Her halükârda o kazanıyor.

Peki o kasa neresi?

Devlet mi?

“Hangi devlet?” sorusunu anlamsız görüyorum artık.

“Derin devlet mi?”, “Görünen devlet mi?”, “Erdoğan devleti mi?..”

Artık çok bir önemi olmadığına sizi temin ederim.

3 kamerayla çekilen 3 ayrı görüntünün üst üste bindirilmesi ve bir kurgu efekti oluşturulması gibi düşünün.

Sahnedeki “bulanıklaşma (out of focus) veya “netleşme (sharp focus) kurguları bizi yanıltmasın.

Üst üste binen görüntüde, çehrelerden biri yavaş yavaş silikleşirken bir diğeri yavaş yavaş netleşebilir. 

Önemi yok.

Tıpkı “Hayvan Çiftliği”nin finalinde, masadaki domuzlarla insanların artık tümüyle birbirine benzemesi ve dışardan bakanların hangilerinin domuz, hangilerinin insan olduğunu anlayamaması gibi…

****

Hobbes`un “ortak varlık”, “devlet” ve “Leviathan”ı aynı anlamda kullanması gibi de düşünebiliriz.

Biz kendi ülkemiz özelinde bu üç eşanlamlı sözcüğe artık bir dördüncüsünü de ekleyebiliriz: Erdoğan.

Leviathan eşittir Erdoğan.

Bir ortak varlık var ve bu varlık adım adım inşa edildi.

O varlığın içinde AKP de var, farklı unsurları ile derin devlet de var, onlara iman etmiş en az yüzde 50`lik bir “millet” de…

Hepsinin üzerinde de tümünü mündemiç Erdoğan var. 

Stalin`in, “Devlet bir ailedir ve ben de babanızım,” demesi gibi…

Ya da Putin`in, Siloviki adı verilen eski Rus istihbarat, güvenlik ve diğer devlet bürokrasisinden “güçlü adamları”,  kendi başkanlığı altında koşturması gibi…

Aralarında görüş ayrılıkları ya da ideolojik farklılıklar olsa da ve hatta kendi içlerinde rekabet etseler de hepsini bir ortak hedef doğrultusunda bir araya getiren bir üst otorite olarak Erdoğan…

Yıllar önce, AKP ve Başbakanlık muhabiri olduğum zaman bir Başbakanlık Müsteşar Yardımcısı bana şöyle demişti: “(Kısa bir zaman öncesine kadar dünyanın en yüksek binası olan) Taipei`nin ortasında bir küre vardır.

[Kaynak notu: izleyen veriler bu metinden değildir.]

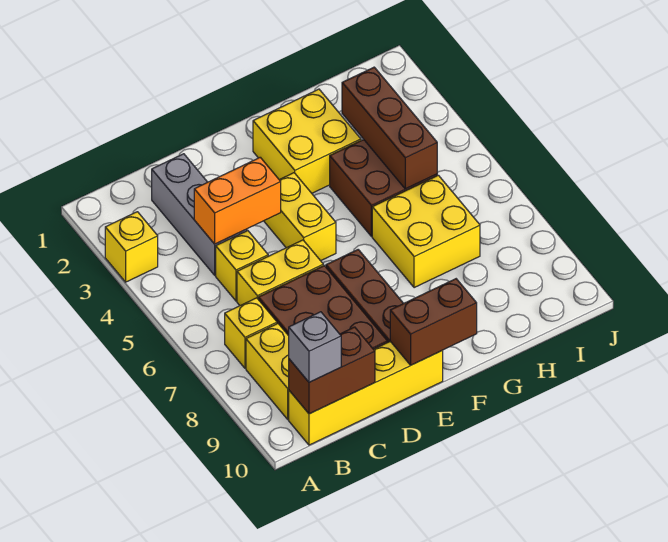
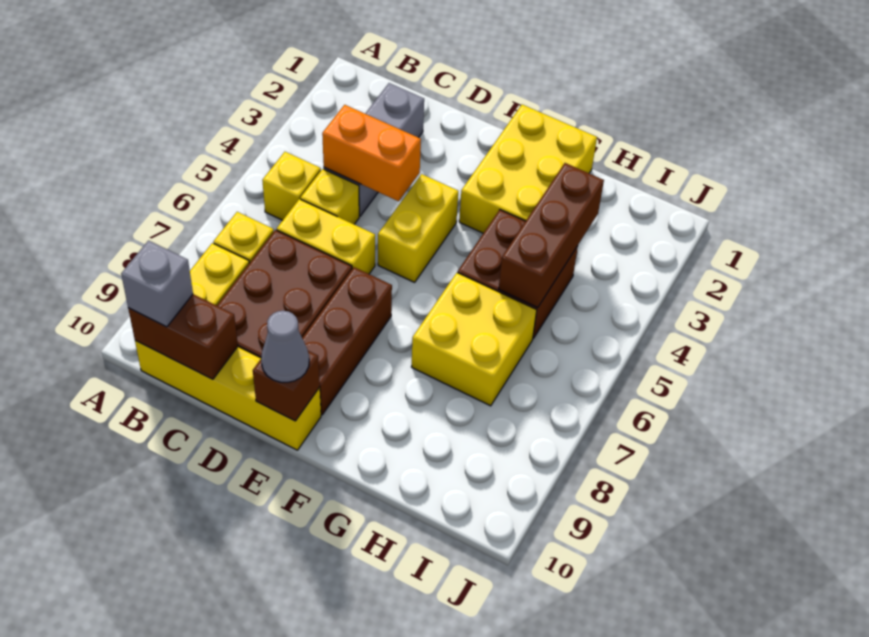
yellow 1x1 brick [105,212,158,282] -> yellow 1x1 brick moved to [262,152,321,220]
brown 1x2 brick [390,279,477,365] -> brown 1x1 brick [253,351,320,421]
none -> grey 1x1 cone [261,311,309,382]
yellow 2x2 brick [253,89,361,193] -> yellow 2x3 brick [459,105,597,233]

Binayı dik ve dengede tutan budur. Bir çeşit amortisördür. Sarkaç gibi sallanan ve bu salınım sayesinde 900 katlık binanın çökmesini engelleyen bu küredir. Tayyip Bey de artık Türkiye Cumhuriyeti devleti için o küre gibidir. Farklı farklı güçleri bir araya getirmiş ve tek başına birbirlerine karşıt olacak bu grupları birleştirerek bir bina haline getiren ve dengede tutan bir amortisör olmuştur.”

2012 olmalı…

Yeni bir inşadan, yeni bir anlaşmadan, yeni bir birleşmeden, bir yeni devletten haber veriyordu.

Ortak çıkarlarda bir siyasi birlik… 

Bir çeşit summae potestates (üstün gücü kullananlar)…”

Putinizm-Siloviki ortak varlığını motive eden şey, ‘Büyük Güç Rusya’ ideali idi.

Bu yeni Türk devleti de kendine göre benzer bir büyüklük iddiasının sahibi.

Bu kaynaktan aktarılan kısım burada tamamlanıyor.